_Records for the task:_
______

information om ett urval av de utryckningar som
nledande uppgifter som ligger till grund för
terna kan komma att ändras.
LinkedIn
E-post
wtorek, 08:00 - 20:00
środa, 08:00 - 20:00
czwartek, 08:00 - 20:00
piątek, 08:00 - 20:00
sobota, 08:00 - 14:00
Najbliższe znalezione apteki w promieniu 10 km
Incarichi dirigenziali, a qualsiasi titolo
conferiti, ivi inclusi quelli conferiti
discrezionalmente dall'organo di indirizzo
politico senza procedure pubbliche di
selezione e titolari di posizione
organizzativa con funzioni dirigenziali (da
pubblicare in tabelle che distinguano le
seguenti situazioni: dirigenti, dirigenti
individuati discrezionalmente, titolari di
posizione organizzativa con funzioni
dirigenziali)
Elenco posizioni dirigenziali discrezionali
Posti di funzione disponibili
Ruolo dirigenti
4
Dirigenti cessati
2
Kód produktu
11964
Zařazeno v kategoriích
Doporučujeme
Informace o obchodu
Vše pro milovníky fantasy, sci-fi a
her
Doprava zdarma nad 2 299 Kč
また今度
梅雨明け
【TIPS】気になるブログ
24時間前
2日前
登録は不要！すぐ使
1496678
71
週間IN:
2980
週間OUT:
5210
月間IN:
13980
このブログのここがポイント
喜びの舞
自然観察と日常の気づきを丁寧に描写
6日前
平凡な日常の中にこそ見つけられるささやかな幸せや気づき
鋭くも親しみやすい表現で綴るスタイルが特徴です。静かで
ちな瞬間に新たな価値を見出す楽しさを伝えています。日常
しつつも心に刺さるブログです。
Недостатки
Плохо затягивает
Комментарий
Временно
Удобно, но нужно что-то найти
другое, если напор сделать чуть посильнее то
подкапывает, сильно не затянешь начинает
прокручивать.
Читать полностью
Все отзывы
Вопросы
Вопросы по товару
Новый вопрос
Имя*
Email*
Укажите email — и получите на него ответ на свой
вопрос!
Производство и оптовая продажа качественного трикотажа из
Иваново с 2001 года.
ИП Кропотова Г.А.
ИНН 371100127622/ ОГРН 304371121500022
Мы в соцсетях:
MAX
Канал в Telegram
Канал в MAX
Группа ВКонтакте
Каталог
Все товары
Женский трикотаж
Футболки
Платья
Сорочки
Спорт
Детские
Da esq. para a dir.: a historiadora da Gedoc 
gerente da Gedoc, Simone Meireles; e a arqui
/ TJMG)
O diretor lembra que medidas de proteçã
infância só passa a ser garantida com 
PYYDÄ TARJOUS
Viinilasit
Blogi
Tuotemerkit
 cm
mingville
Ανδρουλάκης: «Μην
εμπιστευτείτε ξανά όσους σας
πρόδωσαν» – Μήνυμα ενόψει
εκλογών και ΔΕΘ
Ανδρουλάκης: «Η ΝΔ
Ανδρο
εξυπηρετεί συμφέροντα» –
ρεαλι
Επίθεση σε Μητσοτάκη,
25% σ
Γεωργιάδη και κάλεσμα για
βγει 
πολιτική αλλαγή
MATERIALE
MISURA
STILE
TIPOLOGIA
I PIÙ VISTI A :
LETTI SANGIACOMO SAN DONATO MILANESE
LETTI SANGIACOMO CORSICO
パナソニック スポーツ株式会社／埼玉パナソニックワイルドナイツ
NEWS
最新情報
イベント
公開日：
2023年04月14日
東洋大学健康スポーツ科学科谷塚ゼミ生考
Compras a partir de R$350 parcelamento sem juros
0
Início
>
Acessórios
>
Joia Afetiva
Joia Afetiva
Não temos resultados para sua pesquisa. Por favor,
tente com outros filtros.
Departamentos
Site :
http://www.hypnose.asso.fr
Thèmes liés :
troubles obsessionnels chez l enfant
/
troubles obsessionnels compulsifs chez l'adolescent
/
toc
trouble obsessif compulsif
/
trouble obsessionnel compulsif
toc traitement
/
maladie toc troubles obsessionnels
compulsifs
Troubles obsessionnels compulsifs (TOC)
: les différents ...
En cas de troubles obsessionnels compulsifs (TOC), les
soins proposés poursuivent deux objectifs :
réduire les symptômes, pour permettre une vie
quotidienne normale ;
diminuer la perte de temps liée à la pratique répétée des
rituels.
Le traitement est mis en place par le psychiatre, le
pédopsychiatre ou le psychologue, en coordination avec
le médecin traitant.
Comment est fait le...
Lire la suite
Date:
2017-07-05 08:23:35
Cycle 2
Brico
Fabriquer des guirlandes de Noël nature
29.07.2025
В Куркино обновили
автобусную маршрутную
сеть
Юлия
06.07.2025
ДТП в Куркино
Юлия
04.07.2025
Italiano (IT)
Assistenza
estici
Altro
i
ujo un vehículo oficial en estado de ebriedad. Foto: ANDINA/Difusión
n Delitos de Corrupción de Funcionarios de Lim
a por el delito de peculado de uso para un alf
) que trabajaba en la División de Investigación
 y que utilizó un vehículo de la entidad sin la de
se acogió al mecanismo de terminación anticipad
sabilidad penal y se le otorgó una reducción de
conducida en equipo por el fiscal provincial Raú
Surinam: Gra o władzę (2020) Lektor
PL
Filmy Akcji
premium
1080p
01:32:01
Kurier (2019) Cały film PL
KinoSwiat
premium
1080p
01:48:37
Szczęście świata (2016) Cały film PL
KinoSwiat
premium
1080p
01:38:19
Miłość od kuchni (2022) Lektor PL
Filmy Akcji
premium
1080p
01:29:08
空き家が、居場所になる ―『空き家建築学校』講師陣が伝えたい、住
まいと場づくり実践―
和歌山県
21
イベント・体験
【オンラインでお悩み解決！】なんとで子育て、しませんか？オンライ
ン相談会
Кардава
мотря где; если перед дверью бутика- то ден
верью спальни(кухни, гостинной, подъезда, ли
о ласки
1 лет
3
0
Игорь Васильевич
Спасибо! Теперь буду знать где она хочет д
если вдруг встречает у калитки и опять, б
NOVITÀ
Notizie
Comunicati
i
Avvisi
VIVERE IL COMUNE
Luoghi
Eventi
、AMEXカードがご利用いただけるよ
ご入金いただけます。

______

_Your instructions:_ Wherever the word "titolari" occurs in the data above, copy the line it sits in.

_Response:_
selezione e titolari di posizione
individuati discrezionalmente, titolari di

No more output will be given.